Michael Lee is a writer, script consultant, script reader and judge. He’s worked as a creative executive for a few production companies and as reader and judge for some of the most prestigious screenwriting contests in the country including PAGE and Final Draft Big Break. He’s recently optioned his latest project: a science-fiction comedy entitled How to Conquer the Earth. Follow Michael on Facebook and Twitter: @GoldenAgeofGeek.
In my previous post I talked about how writers can use ALL CAPS to enhance their visual storytelling. But one of the problems I find as a script judge is that not everyone has a firm grasp on the basics visual storytelling. A lot of new writers think they know what it means but unless they’ve actually gone to film school they’re often wrong or have incomplete knowledge of the subject. Creative writing classes can help but visual storytelling in prose is very different from screenwriting. A lot of the screenwriting books don’t deal with the subject. But most of us have been exposed to very good examples of visual storytelling since childhood; cartoons.
Thanks to companies like Pixar and networks like Nickelodeon and Cartoon Network, animated shows and features have gained a lot of respect in the past several years. But the art form has plenty to teach new screenwriters, even those who have no intention of writing for animation.

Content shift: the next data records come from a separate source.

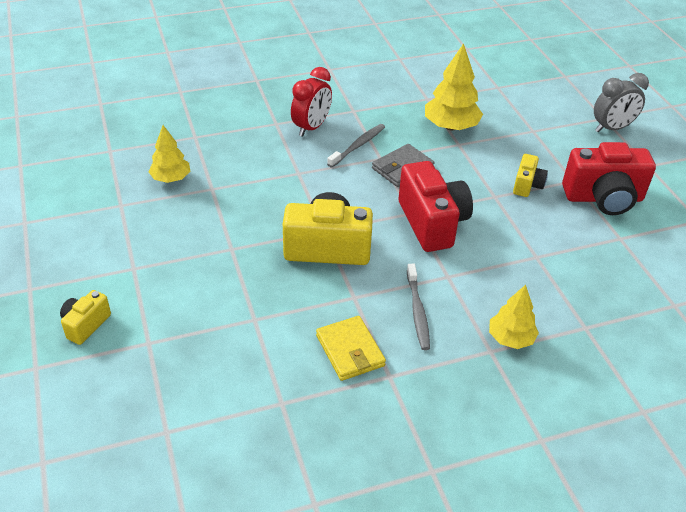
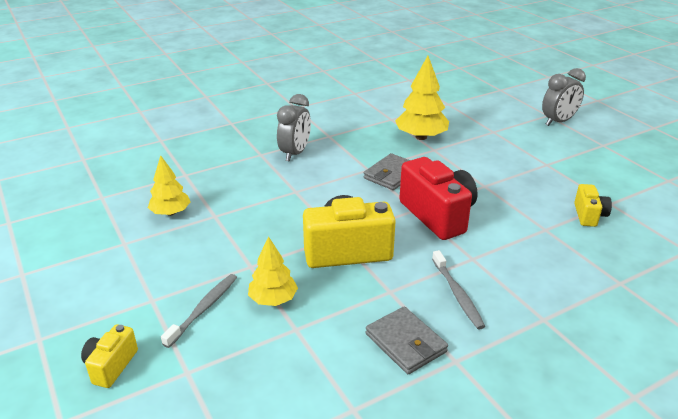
camera: 10 degrees left, 10 degrees down
red clock [291,67,332,137] -> grey clock [277,94,311,162]
yellow wallet [316,316,386,381] -> grey wallet [366,306,448,374]
grey toothbrush [327,124,385,167] -> grey toothbrush moved to [161,274,237,348]
yellow tree [489,285,539,349] -> yellow tree moved to [248,236,298,306]
yellow camera [513,154,548,197] -> yellow camera moved to [574,184,612,227]
red camera [562,142,656,215] -> none

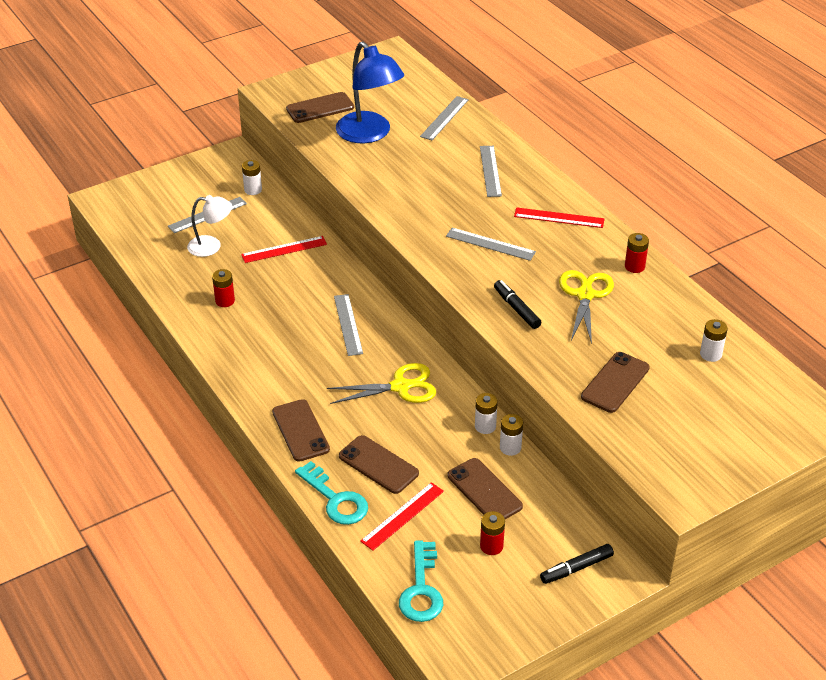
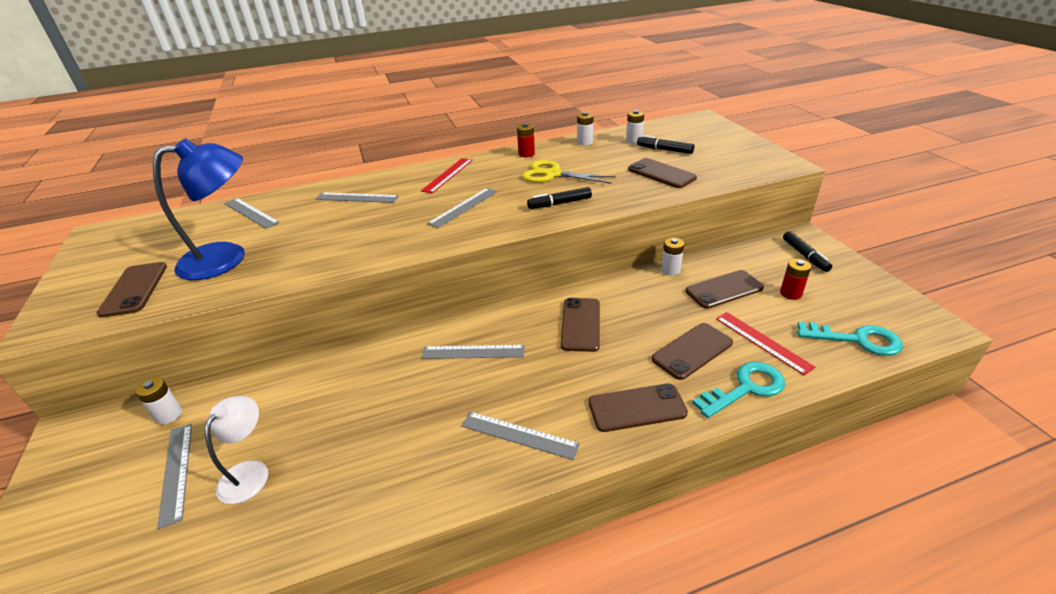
camera: 75 degrees left, 5 degrees down
red battery [212,269,235,307] -> none
red ruler [241,236,327,263] -> none
yellow scissors [327,363,436,404] -> brown phone [561,298,600,352]
white battery [475,393,498,434] -> white battery moved to [577,112,594,146]
none -> grey ruler [462,412,580,460]
none -> black marker [637,135,694,154]

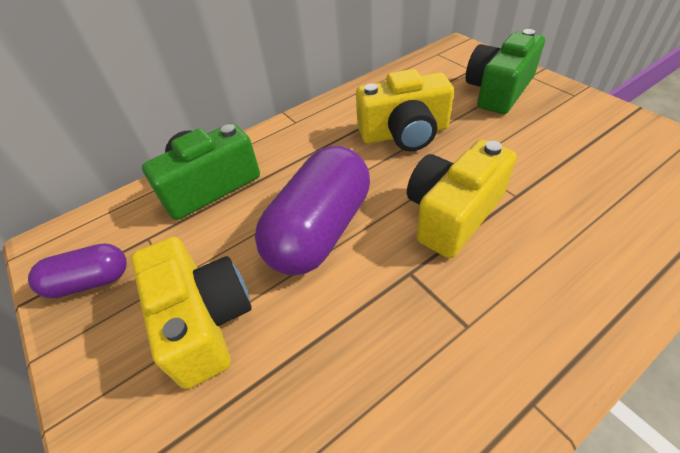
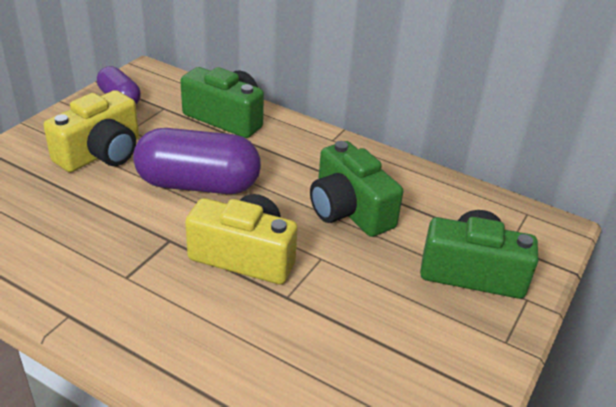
camera: 60 degrees right, 10 degrees down
yellow camera [356,69,454,151] -> green camera [310,141,403,237]

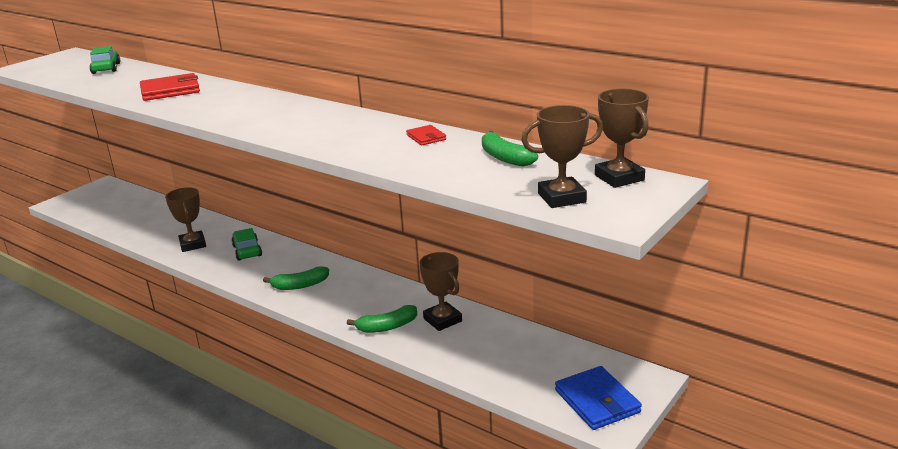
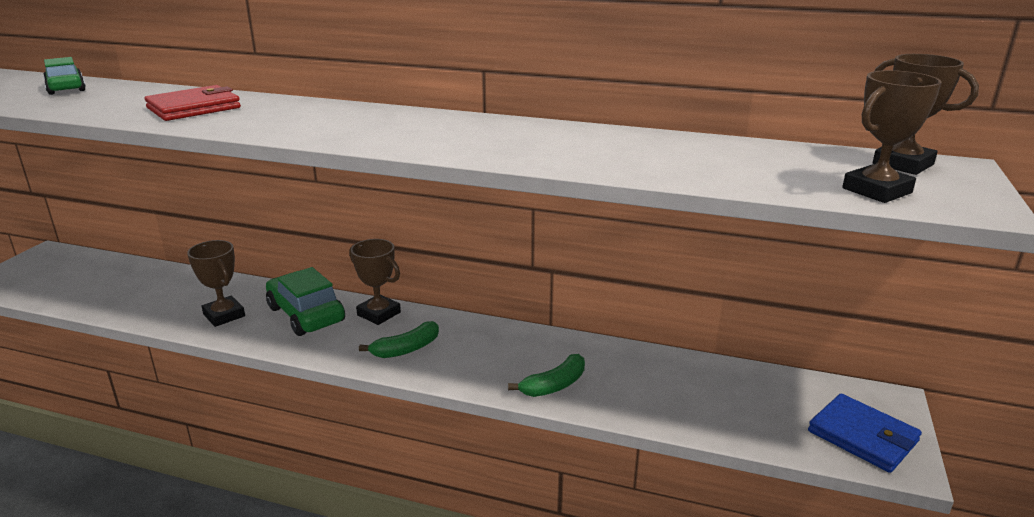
camera: 20 degrees left, 0 degrees up
green car [231,228,262,261] -> green car [266,267,345,336], size x1.57
red wallet [406,125,446,146] -> none
brown trophy [420,252,462,331] -> brown trophy moved to [349,239,401,325]
green banana [482,131,538,166] -> none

Every Frame a Painting is one of the best Youtube channels available. It’s a must see for anyone interested in any part of the filmmaking process. One of my favorite videos of that channel studies the work of Looney Tunes director Chuck Jones, the man who helped make Bugs Bunny and Daffy Duck the iconic characters they are.
It is a great episode and covers a lot of very sophisticated visual storytelling techniques. But for new writers it might be a little too advanced. The point of this video isn’t that Chuck Jones’ work was easy or simple. It was very complex. This is something new writers should aspire to; to build up their visual storytelling skills to the point where they can do what Chuck Jones accomplished in his career.
But then where should a new writer start? At its most basic visual storytelling simply means using images to tell a story. In many ways it is its own separate language, with its own unique grammar and structure. And if you’ve watched a lot of cartoons you’ve seen this visual storytelling grammar practiced over and over again. Cartoons use images in a specific way to tell their stories. And whether it’s Looney Tunes or the latest episode of Spongebob Squarepants a lot of these techniques have relevance to live action movies. Here are a few of the basic techniques that you see frequently in cartoons:
Images that convey information:
Daffy Duck pulls out a bottle with a SKULL AND CROSSBONES on it.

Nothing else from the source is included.